▶ [What to do]:
Pictures aside, each record should be reproduced exactly.
── Provided information ──
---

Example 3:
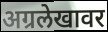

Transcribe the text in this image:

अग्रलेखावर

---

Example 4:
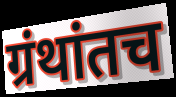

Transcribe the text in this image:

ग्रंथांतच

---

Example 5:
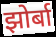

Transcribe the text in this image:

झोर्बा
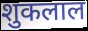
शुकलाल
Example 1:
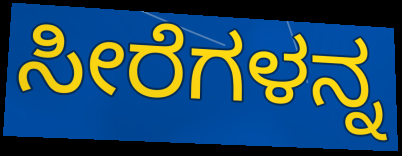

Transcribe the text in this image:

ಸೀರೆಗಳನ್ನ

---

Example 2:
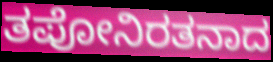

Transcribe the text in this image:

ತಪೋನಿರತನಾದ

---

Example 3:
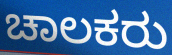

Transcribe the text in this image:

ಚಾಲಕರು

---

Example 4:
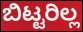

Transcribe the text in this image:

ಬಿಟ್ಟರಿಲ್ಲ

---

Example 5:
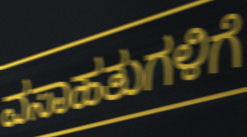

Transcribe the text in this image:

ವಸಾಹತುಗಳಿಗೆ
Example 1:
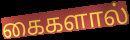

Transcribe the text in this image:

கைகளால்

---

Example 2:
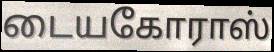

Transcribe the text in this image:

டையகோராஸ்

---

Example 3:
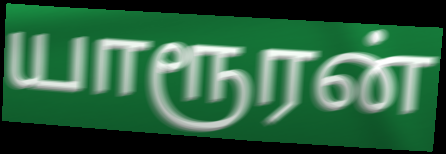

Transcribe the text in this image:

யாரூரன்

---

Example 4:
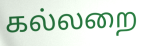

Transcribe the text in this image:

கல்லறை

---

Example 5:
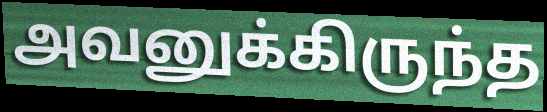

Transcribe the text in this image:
───
▶ [Answer]:
---

Example 3:

Transcribe the text in this image:

अग्रलेखावर

---

Example 4:

Transcribe the text in this image:

ग्रंथांतच

---

Example 5:

Transcribe the text in this image:

झोर्बा
शुकलाल
Example 1:

Transcribe the text in this image:

ಸೀರೆಗಳನ್ನ

---

Example 2:

Transcribe the text in this image:

ತಪೋನಿರತನಾದ

---

Example 3:

Transcribe the text in this image:

ಚಾಲಕರು

---

Example 4:

Transcribe the text in this image:

ಬಿಟ್ಟರಿಲ್ಲ

---

Example 5:

Transcribe the text in this image:

ವಸಾಹತುಗಳಿಗೆ
Example 1:

Transcribe the text in this image:

கைகளால்

---

Example 2:

Transcribe the text in this image:

டையகோராஸ்

---

Example 3:

Transcribe the text in this image:

யாரூரன்

---

Example 4:

Transcribe the text in this image:

கல்லறை

---

Example 5:

Transcribe the text in this image:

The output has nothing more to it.